Don’t Look Now (1973)-With a bold ending and one of the most talked about sex scenes on film in the 70s this Anglo-Italian film, adapted from a Du Maurier short story, was the Sixth Sense of its time. Donald Sutherland and Julie Christie are mourning parents on a working vacation in Venice–where coincidentally a serial killer is on the loose. Restrained, moving, and foreboding the film is sumptuous to the eyes, an intelligent study of grief, and features the best acting of any horror film on this list.

Frailty (2001)-Bill Paxton plays a loving dad who is instructed by God to kill people, including his two sons, because they are demons. Paxton, in addition to his lead role, directs the film that is not only a good scare but downright disturbing. Matthew McConaughey has the role of his life as one of the grown-up sons seeking help from the law to stop the murder madness. When we learn God speaks through an angel to Paxton’s character on how the killings are to be done-using a lead pipe to render victims unconscious and an axe (named Otis) to behead them-religious tolerance is quickly jettisoned by audiences in favour of the immediate safety of atheism.

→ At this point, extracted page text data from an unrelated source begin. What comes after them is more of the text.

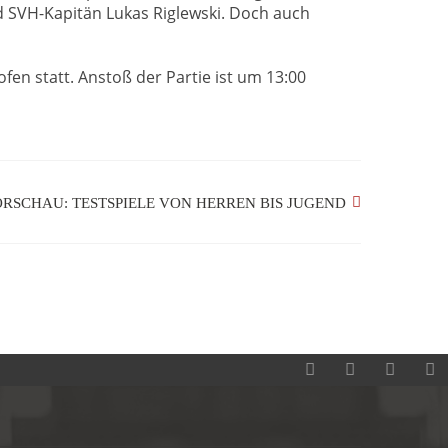
nd SVH-Kapitän Lukas Riglewski. Doch auch
n statt. Anstoß der Partie ist um 13:00
RSCHAU: TESTSPIELE VON HERREN BIS JUGEND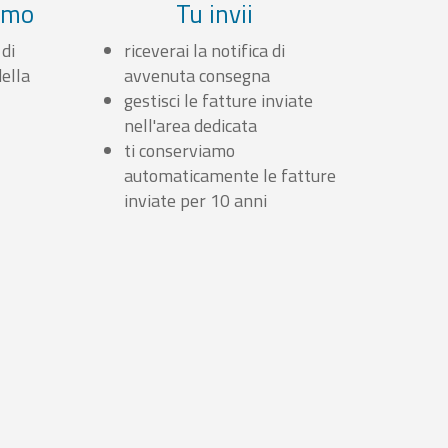
iamo
Tu invii
 di
riceverai la notifica di
ella
avvenuta consegna
gestisci le fatture inviate
nell'area dedicata
ti conserviamo
automaticamente le fatture
inviate per 10 anni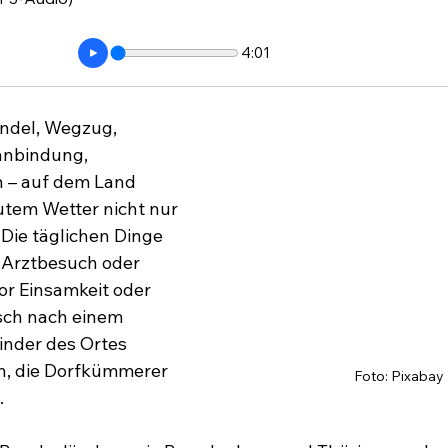
4:01
ndel, Wegzug, 
anbindung, 
 – auf dem Land 
utem Wetter nicht nur 
 Die täglichen Dinge 
 Arztbesuch oder 
or Einsamkeit oder 
sch nach einem 
inder des Ortes 
, die Dorfkümmerer 
Foto: Pixabay
.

Bubba Ho-Tep (2002)-Here is the premise: Elvis is alive and a resident in an East Texas nursing home where an ancient Egyptian mummy is killing off the elderly residents. Bruce Campbell plays the septuagenarian pop icon and gives a great performance that is appropriately hammy and strangely believable. Ossie Davis plays Elvis’s only friend Jack. Jack believes in Elvis’s mummy sightings but then again he also thinks he is John Kennedy dyed black. Complementing the supernatural element of the story is the real horror of growing old in a culture with indifference if not silent contempt for its elders.

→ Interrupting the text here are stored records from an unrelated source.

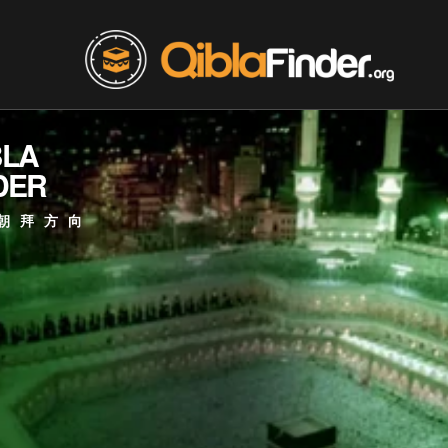
BLA
DER
朝拜方向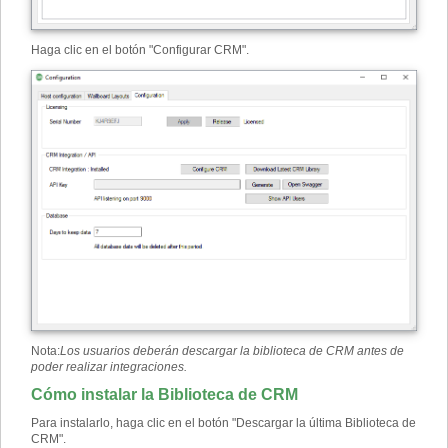
Haga clic en el botón "Configurar CRM".
Nota:
Los usuarios deberán descargar la biblioteca de CRM antes de
poder realizar integraciones.
Cómo instalar la Biblioteca de CRM
Para instalarlo, haga clic en el botón "Descargar la última Biblioteca de
CRM".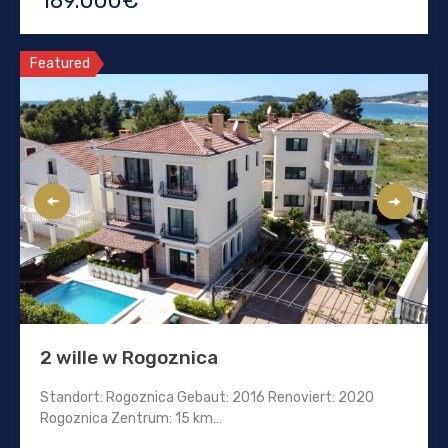
189.000€
Featured
2 wille w Rogoznica
Standort: Rogoznica Gebaut: 2016 Renoviert: 2020
Rogoznica Zentrum: 15 km…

Braindead (Dead Alive) (1992)-Before The Lord of the Rings, King Kong,and District 9 Peter Jackson made his career on slapstick horror comedies and Braindead, one of the bloodiest films ever made, was the best of the lot. The plot involves a rat monkey bite that begins a bout of zombie mania exacerbated by patient zero’s son’s denial. Eventually a scourge of zombies and an Oedipus complex come to a head and are resolved with plenty of gore.